→ What is expected: Reproduce every line of the entries below without changing any word, spelling, or capital letter.
****************
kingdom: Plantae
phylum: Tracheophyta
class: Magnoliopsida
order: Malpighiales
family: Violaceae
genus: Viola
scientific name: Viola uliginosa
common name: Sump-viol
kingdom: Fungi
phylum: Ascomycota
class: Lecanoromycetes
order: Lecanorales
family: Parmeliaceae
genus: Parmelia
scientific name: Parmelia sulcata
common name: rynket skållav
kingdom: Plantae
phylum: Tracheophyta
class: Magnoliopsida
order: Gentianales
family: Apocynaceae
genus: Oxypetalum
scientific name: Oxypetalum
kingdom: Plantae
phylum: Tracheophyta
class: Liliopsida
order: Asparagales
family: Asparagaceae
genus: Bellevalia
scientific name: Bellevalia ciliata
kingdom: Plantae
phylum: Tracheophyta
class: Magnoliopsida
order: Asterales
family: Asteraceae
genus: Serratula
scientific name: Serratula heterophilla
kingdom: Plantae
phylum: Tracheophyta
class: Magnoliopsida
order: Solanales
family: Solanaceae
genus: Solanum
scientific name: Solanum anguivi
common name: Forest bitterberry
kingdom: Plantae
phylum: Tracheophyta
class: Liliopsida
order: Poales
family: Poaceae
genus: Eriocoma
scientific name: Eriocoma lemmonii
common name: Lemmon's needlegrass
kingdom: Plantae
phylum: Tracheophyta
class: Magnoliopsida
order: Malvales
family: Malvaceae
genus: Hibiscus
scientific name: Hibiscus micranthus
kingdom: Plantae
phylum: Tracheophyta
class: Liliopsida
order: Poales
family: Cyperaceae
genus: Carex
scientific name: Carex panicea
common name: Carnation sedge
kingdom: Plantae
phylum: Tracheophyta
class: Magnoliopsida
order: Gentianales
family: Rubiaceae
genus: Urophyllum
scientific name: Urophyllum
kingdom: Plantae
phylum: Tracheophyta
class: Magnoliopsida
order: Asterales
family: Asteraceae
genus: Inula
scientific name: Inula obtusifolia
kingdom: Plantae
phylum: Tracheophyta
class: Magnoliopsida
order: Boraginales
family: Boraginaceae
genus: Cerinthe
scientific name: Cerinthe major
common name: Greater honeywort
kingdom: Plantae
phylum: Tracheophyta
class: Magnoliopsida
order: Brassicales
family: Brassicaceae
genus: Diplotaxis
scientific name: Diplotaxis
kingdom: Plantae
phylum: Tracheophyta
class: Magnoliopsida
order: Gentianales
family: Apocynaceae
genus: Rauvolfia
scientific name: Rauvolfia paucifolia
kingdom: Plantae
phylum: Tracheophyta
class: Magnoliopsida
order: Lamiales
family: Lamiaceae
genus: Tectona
****************
→ Response:
kingdom: Plantae
phylum: Tracheophyta
class: Magnoliopsida
order: Malpighiales
family: Violaceae
genus: Viola
scientific name: Viola uliginosa
common name: Sump-viol
kingdom: Fungi
phylum: Ascomycota
class: Lecanoromycetes
order: Lecanorales
family: Parmeliaceae
genus: Parmelia
scientific name: Parmelia sulcata
common name: rynket skållav
kingdom: Plantae
phylum: Tracheophyta
class: Magnoliopsida
order: Gentianales
family: Apocynaceae
genus: Oxypetalum
scientific name: Oxypetalum
kingdom: Plantae
phylum: Tracheophyta
class: Liliopsida
order: Asparagales
family: Asparagaceae
genus: Bellevalia
scientific name: Bellevalia ciliata
kingdom: Plantae
phylum: Tracheophyta
class: Magnoliopsida
order: Asterales
family: Asteraceae
genus: Serratula
scientific name: Serratula heterophilla
kingdom: Plantae
phylum: Tracheophyta
class: Magnoliopsida
order: Solanales
family: Solanaceae
genus: Solanum
scientific name: Solanum anguivi
common name: Forest bitterberry
kingdom: Plantae
phylum: Tracheophyta
class: Liliopsida
order: Poales
family: Poaceae
genus: Eriocoma
scientific name: Eriocoma lemmonii
common name: Lemmon's needlegrass
kingdom: Plantae
phylum: Tracheophyta
class: Magnoliopsida
order: Malvales
family: Malvaceae
genus: Hibiscus
scientific name: Hibiscus micranthus
kingdom: Plantae
phylum: Tracheophyta
class: Liliopsida
order: Poales
family: Cyperaceae
genus: Carex
scientific name: Carex panicea
common name: Carnation sedge
kingdom: Plantae
phylum: Tracheophyta
class: Magnoliopsida
order: Gentianales
family: Rubiaceae
genus: Urophyllum
scientific name: Urophyllum
kingdom: Plantae
phylum: Tracheophyta
class: Magnoliopsida
order: Asterales
family: Asteraceae
genus: Inula
scientific name: Inula obtusifolia
kingdom: Plantae
phylum: Tracheophyta
class: Magnoliopsida
order: Boraginales
family: Boraginaceae
genus: Cerinthe
scientific name: Cerinthe major
common name: Greater honeywort
kingdom: Plantae
phylum: Tracheophyta
class: Magnoliopsida
order: Brassicales
family: Brassicaceae
genus: Diplotaxis
scientific name: Diplotaxis
kingdom: Plantae
phylum: Tracheophyta
class: Magnoliopsida
order: Gentianales
family: Apocynaceae
genus: Rauvolfia
scientific name: Rauvolfia paucifolia
kingdom: Plantae
phylum: Tracheophyta
class: Magnoliopsida
order: Lamiales
family: Lamiaceae
genus: Tectona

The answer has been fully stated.